Document source:
☆ ☆ ☆

Le non-conscient, après une telle déperdition de mémoire
devient l'essentiel de notre package mémoriel.
(75 % de pertes d'informations en un mois c'est vraiment très important !)
En effet, il reste très peu de nos acquisitions cognitives au bout de 31 jours. Mais au bout de 31 mois et, mieux encore, au bout de 31 ans, il ne reste plus que des souvenirs de
souvenirs sans cesse reconstruits.
Alors, est-ce à dire qu'il ne reste rien ? Sans doute pas. Il reste des traces, des facilités à reconstruire un succédané de nos expériences passées. Cependant, d'aucuns ont voulu, dès
la fin du XIXème siècle et surtout au début du XXème mettre en avant un inconscient tout puissant, sorte de chef d'orchestre
du psychisme. En fait, tout ce qui est "non-conscient" est constitué de traces mnésiques imperceptibles et non accessibles à la conscience car la conscience ne peut traiter qu'une
information-événement à la fois. Le non-conscient est essentiellement composé d'une réserve infinie d'automatisme salutaires (notamment toutes les acquisitions de la mémoire procédurale) qui
font que nous conduisons une voiture, une bicyclette ou manipulons nos outils technologiques complexes sans y réfléchir. Les mécanismes sont du même ordre pour les autres types de mémoires et
fort heureusement !

☆ ☆ ☆

Extraits de données:
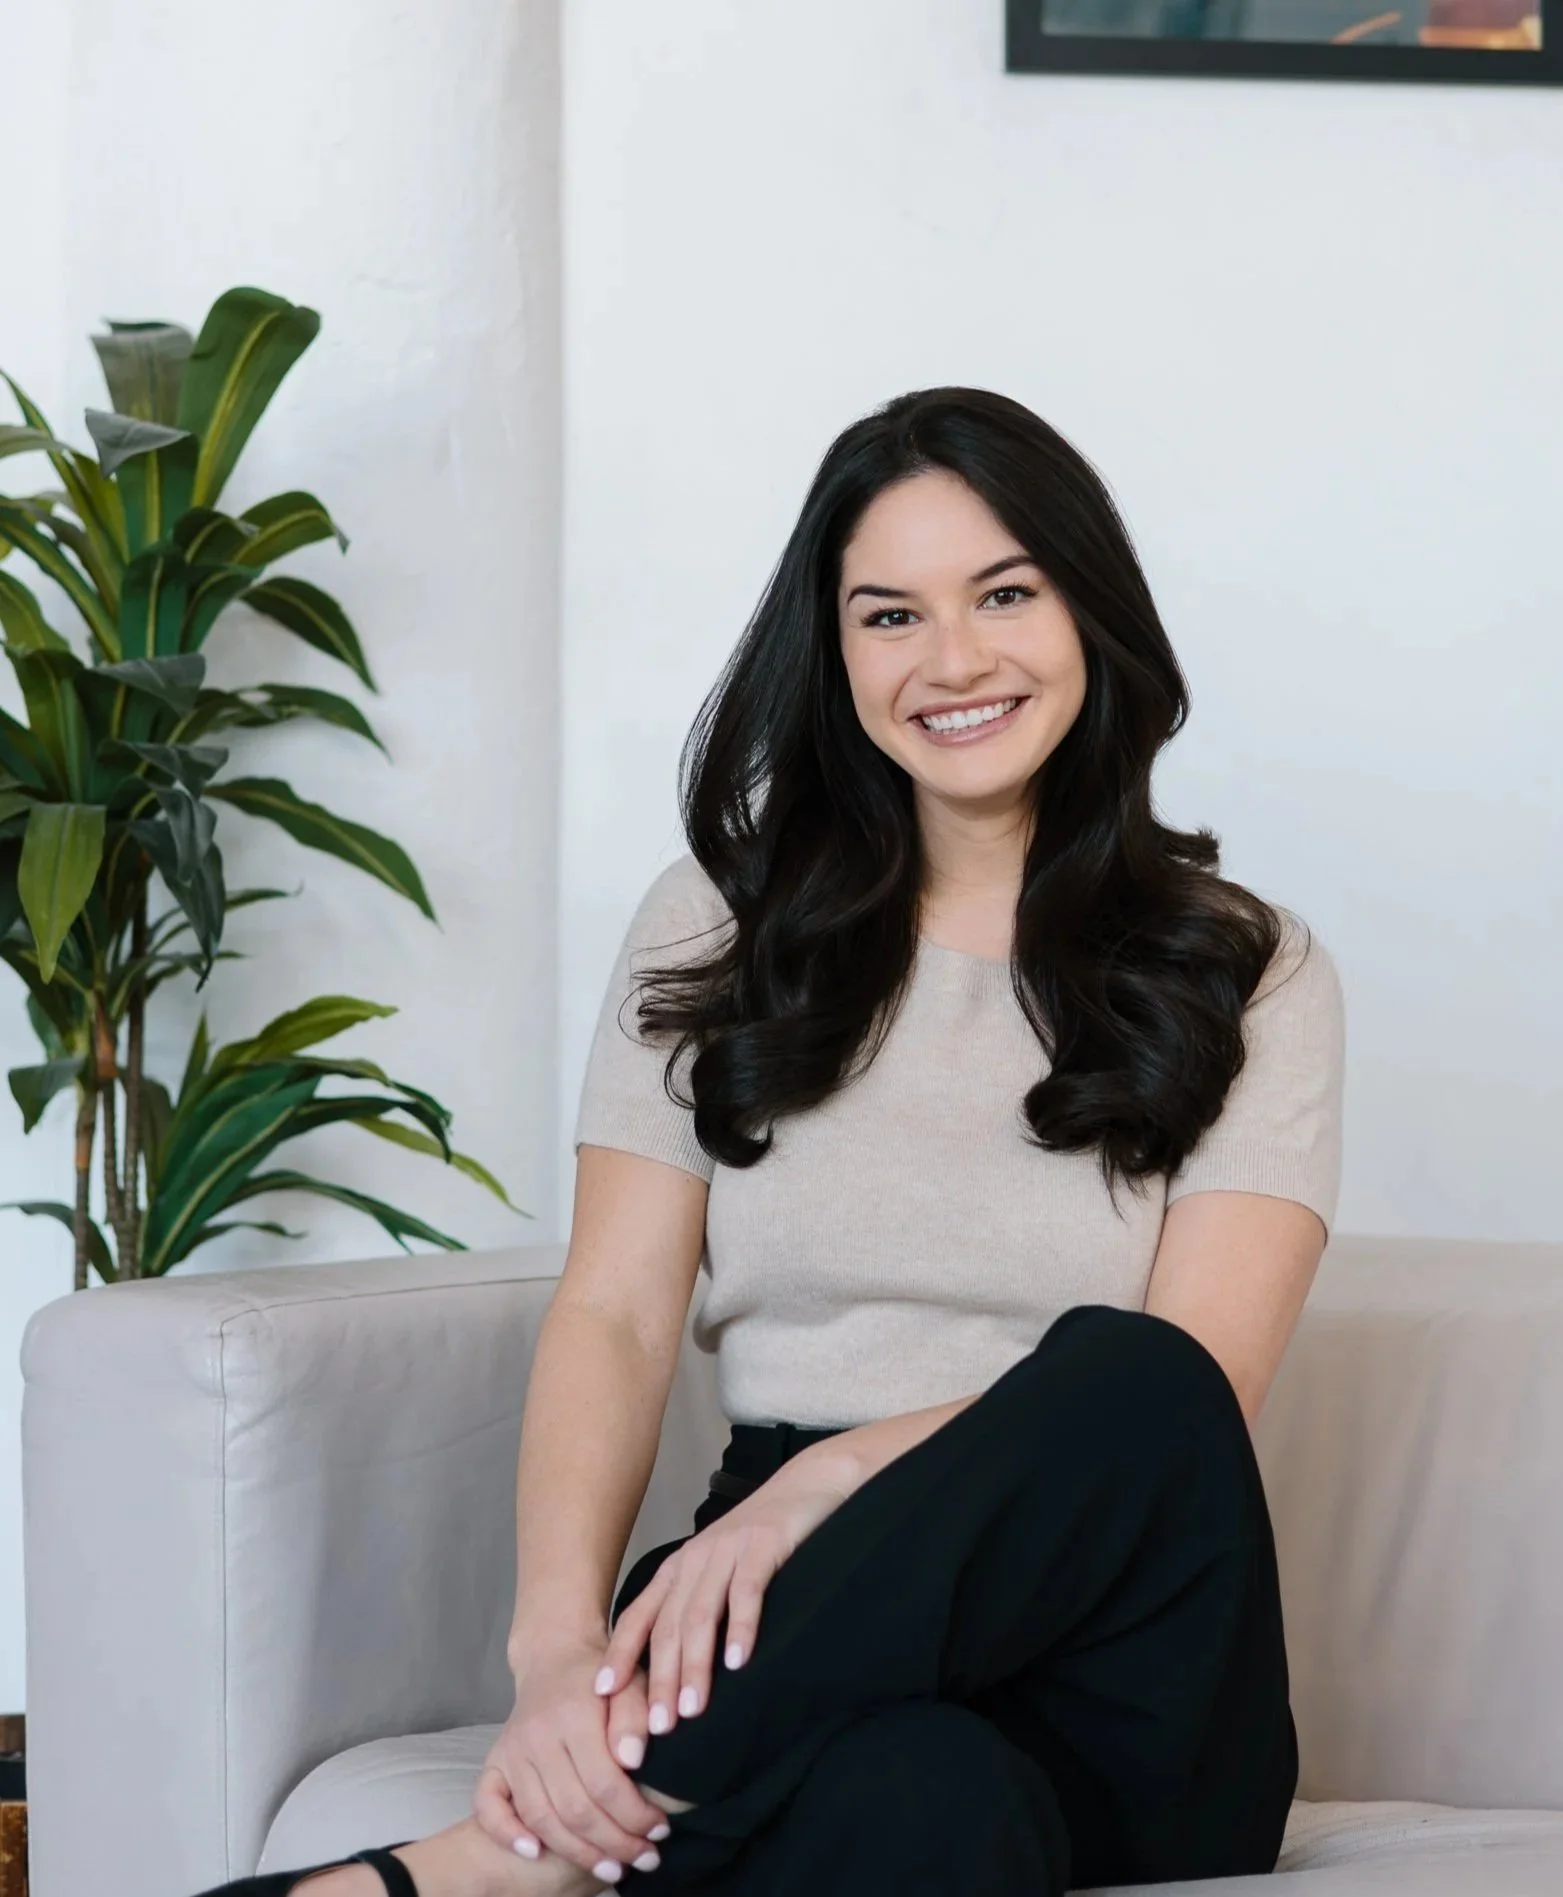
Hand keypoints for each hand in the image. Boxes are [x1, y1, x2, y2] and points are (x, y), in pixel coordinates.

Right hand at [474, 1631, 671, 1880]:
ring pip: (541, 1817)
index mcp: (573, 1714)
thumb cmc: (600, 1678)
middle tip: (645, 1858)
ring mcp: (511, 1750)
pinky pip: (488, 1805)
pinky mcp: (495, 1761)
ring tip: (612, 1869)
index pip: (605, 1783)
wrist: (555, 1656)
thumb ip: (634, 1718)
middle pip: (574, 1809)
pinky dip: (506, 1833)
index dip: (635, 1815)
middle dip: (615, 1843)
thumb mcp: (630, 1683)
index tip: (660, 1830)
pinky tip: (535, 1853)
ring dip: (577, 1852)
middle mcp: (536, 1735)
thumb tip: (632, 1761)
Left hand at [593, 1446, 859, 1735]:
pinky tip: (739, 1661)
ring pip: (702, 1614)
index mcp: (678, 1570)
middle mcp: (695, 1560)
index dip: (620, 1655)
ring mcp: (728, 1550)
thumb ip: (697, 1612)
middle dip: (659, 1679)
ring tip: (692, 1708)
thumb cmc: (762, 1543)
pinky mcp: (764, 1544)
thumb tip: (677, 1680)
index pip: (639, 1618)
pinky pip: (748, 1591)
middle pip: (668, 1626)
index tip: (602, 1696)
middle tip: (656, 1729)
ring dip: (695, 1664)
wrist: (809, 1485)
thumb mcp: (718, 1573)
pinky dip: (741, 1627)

☆ ☆ ☆

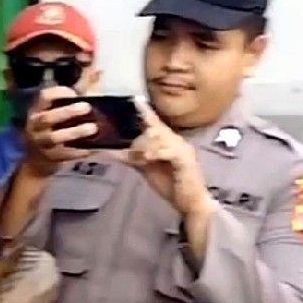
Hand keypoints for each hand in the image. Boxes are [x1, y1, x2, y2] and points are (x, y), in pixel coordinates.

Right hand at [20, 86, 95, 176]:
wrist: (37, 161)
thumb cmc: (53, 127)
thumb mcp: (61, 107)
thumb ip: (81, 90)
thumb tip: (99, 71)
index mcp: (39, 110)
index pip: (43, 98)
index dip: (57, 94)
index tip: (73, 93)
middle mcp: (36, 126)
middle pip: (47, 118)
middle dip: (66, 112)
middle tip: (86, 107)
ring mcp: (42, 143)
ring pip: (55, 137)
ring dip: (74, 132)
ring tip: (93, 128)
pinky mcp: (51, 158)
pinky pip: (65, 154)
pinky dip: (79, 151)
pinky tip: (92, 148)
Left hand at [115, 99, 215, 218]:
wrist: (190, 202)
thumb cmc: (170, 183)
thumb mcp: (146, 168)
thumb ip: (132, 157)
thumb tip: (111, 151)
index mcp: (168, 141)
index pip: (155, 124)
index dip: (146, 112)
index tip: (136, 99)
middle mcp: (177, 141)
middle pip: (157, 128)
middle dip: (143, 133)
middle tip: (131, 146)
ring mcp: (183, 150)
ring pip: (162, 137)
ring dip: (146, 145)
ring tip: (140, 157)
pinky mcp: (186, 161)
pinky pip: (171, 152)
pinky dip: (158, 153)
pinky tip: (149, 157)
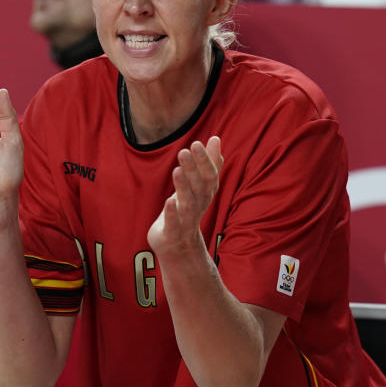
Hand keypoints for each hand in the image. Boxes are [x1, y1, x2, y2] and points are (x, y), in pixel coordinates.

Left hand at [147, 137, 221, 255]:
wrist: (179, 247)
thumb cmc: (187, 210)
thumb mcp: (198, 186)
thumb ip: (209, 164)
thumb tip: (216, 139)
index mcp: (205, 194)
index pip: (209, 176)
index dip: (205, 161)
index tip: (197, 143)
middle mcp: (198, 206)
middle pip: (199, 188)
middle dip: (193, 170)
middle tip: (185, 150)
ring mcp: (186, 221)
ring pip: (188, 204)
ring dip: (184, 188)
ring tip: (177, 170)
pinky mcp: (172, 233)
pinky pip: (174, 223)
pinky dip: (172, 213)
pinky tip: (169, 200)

☆ ☆ ☆

Exercices:
**A)** D'après le texte sur la mémoire et le non-conscient, quelle part des informations est perdue en un mois ?
**B)** Rédigez la suite du texte sur la mémoire et le non-conscient à partir de sa dernière phrase.

Réponses:
**A)** 75 % des informations.

**B)**
Est-ce qu'on met toute la mémoire de nos ordinateurs sur le bureau, ou en mémoire vive ? C'est impossible ! La comparaison est satisfaisante au niveau de ces attributs. Là où on
diffère sensiblement c'est que notre "unité centrale" est tenue de gérer à la fois la informations courantes fournies par nos différents capteurs et périphériques d'information sur le milieu
extérieur que sont la vue, l'ouïe, l'odorat, le goût, le toucher associés à des kyrielles de capteurs internes qui renseignent l'unité centrale sur des centaines de paramètres, et, sommum des
problèmes, c'est que nous, Homo sapiens, avons trois niveaux de cerveaux :
- le reptilien pour la survie basique.
- le paléomammalien pour de multiples fonctions vitales mais en particulier le système limbique (amygdale en tête) pour réceptionner les stimulations qui vont fabriquer des émotions aussi
diverses que la peur, la satisfaction, la tristesse etc :
- le néomammalien (néocortex) comme chef d'orchestre et superviseur final de toutes ces informations parvenues à lui en quelques dizaines de millisecondes, celui qui, en bon superviseur,
prendra les décisions finales. (Libre-arbitre oblige...)
Le psychisme, c'est qualitativement la gestion de tout cela.